Gold sustained one of its biggest routs since the 2008 economic crisis Thursday, plunging 6 percent to $1,286 and ounce in broad cross-asset selling a day after the Federal Reserve gave its most explicit signal yet that it plans to bring the era of easy money to an end.
After breaking below a key recent low at $1,320 an ounce, bullion's losses accelerated to their lowest level in nearly three years.
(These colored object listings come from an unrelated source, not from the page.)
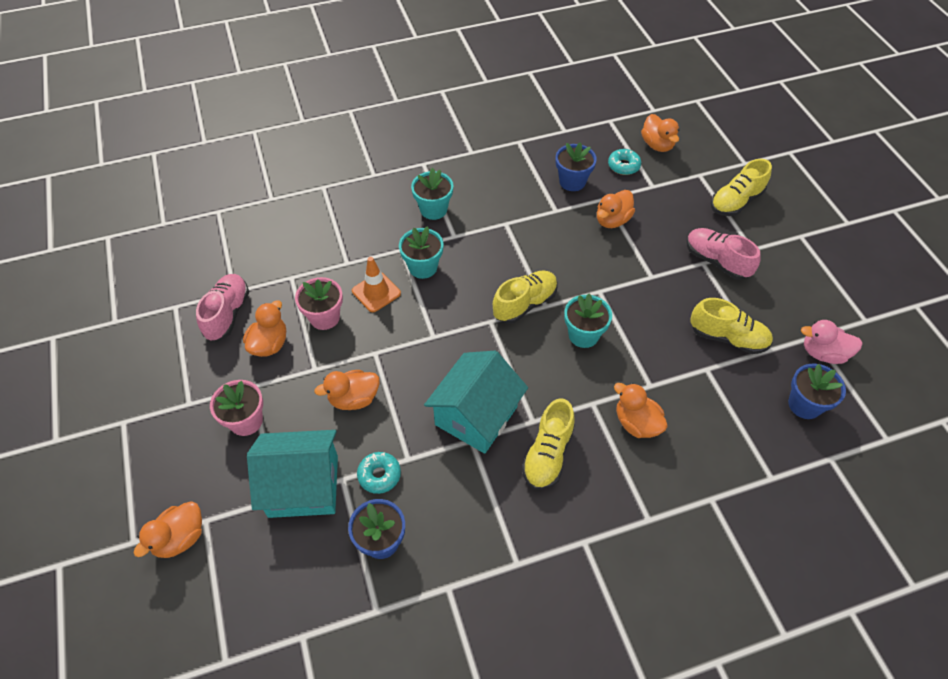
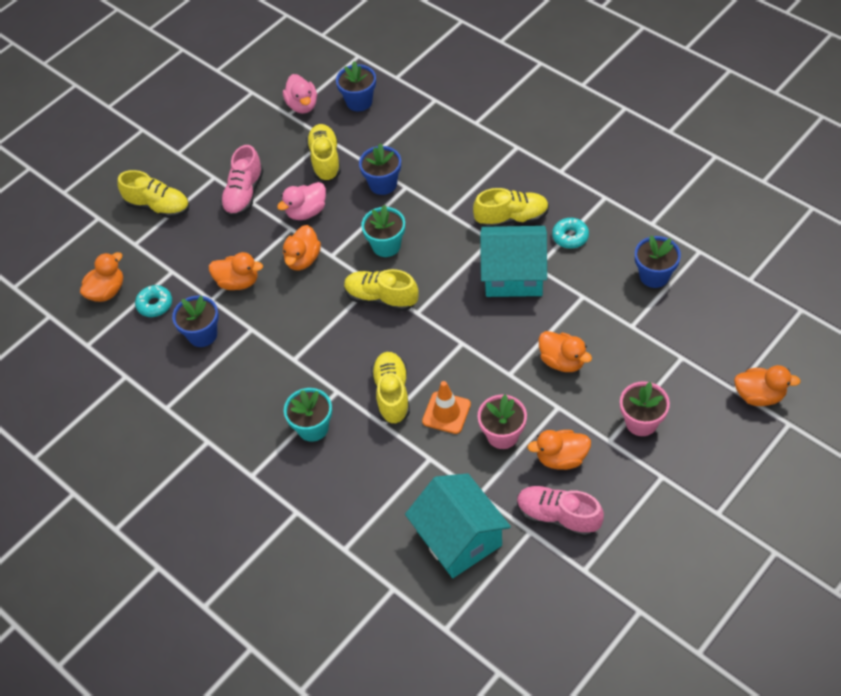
camera: 115 degrees left, 0 degrees up
pink shoe [196,274,249,342] -> pink shoe turned 45 degrees clockwise [517,486,604,537]
turquoise house [247,430,338,518] -> turquoise house moved to [405,473,511,578]
turquoise donut [357,452,401,494] -> turquoise donut moved to [552,218,589,249]
turquoise flower pot [399,226,443,279] -> yellow shoe [371,352,410,424]
orange duck [614,383,668,438] -> orange duck moved to [283,225,321,270]
none -> pink duck [277,182,326,220]
none -> blue flower pot [359,143,401,195]

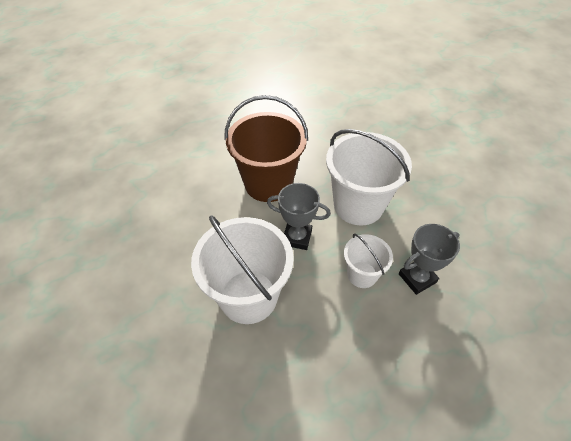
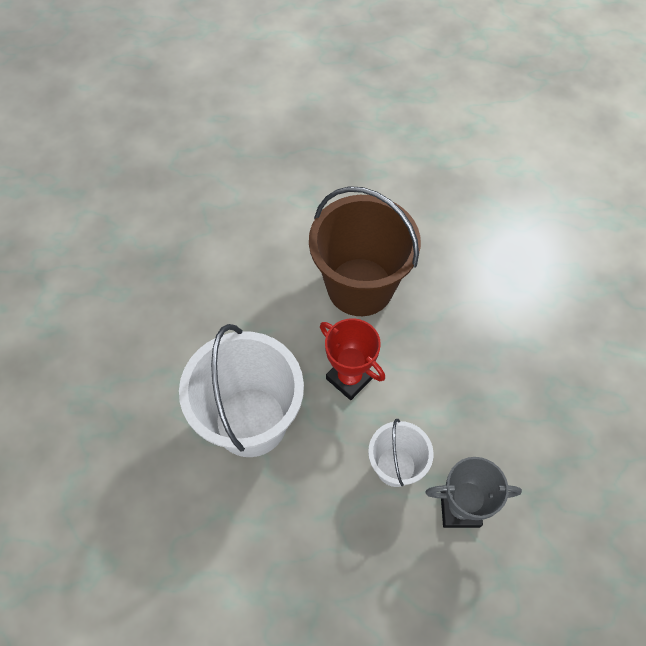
camera: 30 degrees right, 10 degrees up
grey trophy [267,183,331,250] -> red trophy [320,318,385,400]
white bucket [326,129,412,225] -> none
The metal's decline, its biggest one-day drop since its mid-April meltdown, is also dragging the entire commodities complex sharply lower.
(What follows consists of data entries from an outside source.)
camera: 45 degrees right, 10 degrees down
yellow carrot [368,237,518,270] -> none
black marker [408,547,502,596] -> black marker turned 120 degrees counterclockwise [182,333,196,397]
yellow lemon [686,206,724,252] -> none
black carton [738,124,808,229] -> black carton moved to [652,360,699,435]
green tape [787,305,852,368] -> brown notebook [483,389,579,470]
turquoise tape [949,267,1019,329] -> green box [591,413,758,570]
A surge in interest rates, as reflected in a two-year high in 10-year Treasury bond yields, pummeled gold investments, including exchange-traded funds, after Fed Chairman Ben Bernanke's remarks about possibly scaling back stimulus later this year.
Bullion, a nonyield-bearing asset and a traditional inflation hedge, tends to be particularly sensitive to interest rate changes.
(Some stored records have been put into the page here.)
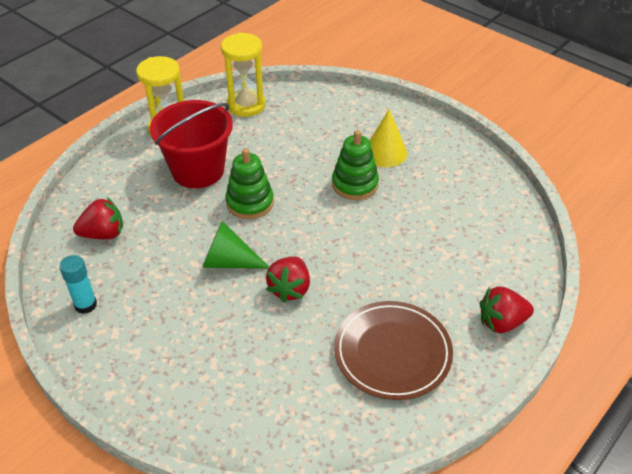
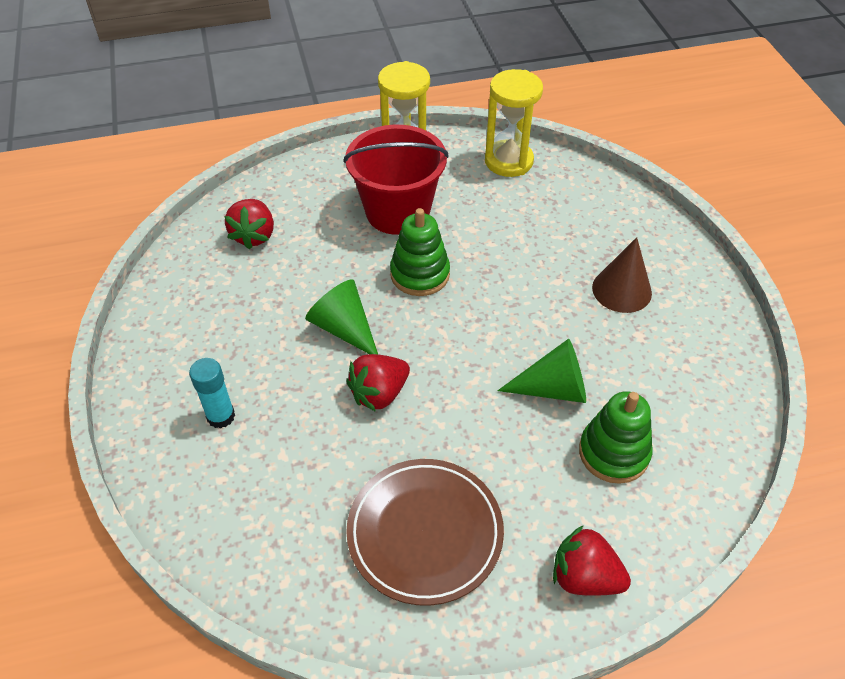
camera: 35 degrees right, 5 degrees up
turquoise glue stick [59,255,97,314] -> turquoise glue stick moved to [189,358,235,429]
red strawberry [73,197,123,239] -> red strawberry turned 75 degrees clockwise [224,199,274,250]
green stacking toy [332,130,379,200] -> green stacking toy moved to [579,391,652,484]
yellow cone [370,109,407,167] -> brown cone [592,237,652,313]
none -> green cone [498,339,586,403]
"People had been going into gold, commodities and equities because the bond yields were so low," said Jeffrey Sica, chief investment officer at Sica Wealth, which oversees more than $1 billion in client assets. "Now, with bond yield rising we are beginning to see liquidation out of gold and into cash. It's going to be a bloodbath here on the way down after we broke $1,320."
Spot gold was down 5 percent to $1,280 an ounce, having hit $1,281.40, which marked its lowest level since Oct. 4, 2010.
U.S. gold futures for August delivery settled down $87.80 an ounce at $1,286.20, with trading volume already more than 350,000 lots on what may be the highest daily turnover in nearly a month, according to preliminary Reuters data.
Investment demand also dropped. Bullion holdings in the world's biggest gold exchange-traded fund, SPDR Gold Trust, fell 0.2 percent to their lowest level in four years.